> _EXERCISE GOAL_:
Return exactly the line that contains "Y R O N ' S" and all lines beneath it in the entries, through the very last one.

> _DATA_:
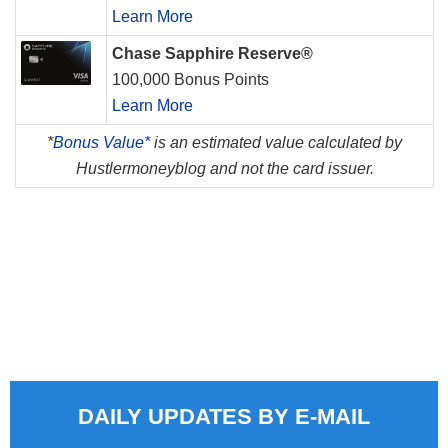
Learn More
Chase Sapphire Reserve®
100,000 Bonus Points
Learn More
*
Bonus Value*
is an estimated value calculated by
Hustlermoneyblog and not the card issuer.
DAILY UPDATES BY E-MAIL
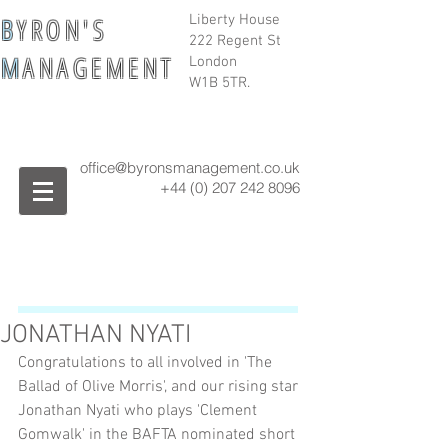
B
Y R O N ' S
Liberty House
222 Regent St
M
A N A G E M E N T
London
W1B 5TR.
office@byronsmanagement.co.uk
+44 (0) 207 242
8096
JONATHAN NYATI
Congratulations to all involved in 'The 
Ballad of Olive Morris', and our rising star 
Jonathan Nyati who plays 'Clement 
Gomwalk' in the BAFTA nominated short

> _SOLUTION_:
Y R O N ' S
Liberty House
222 Regent St
M
A N A G E M E N T
London
W1B 5TR.
office@byronsmanagement.co.uk
+44 (0) 207 242
8096
JONATHAN NYATI
Congratulations to all involved in 'The 
Ballad of Olive Morris', and our rising star 
Jonathan Nyati who plays 'Clement 
Gomwalk' in the BAFTA nominated short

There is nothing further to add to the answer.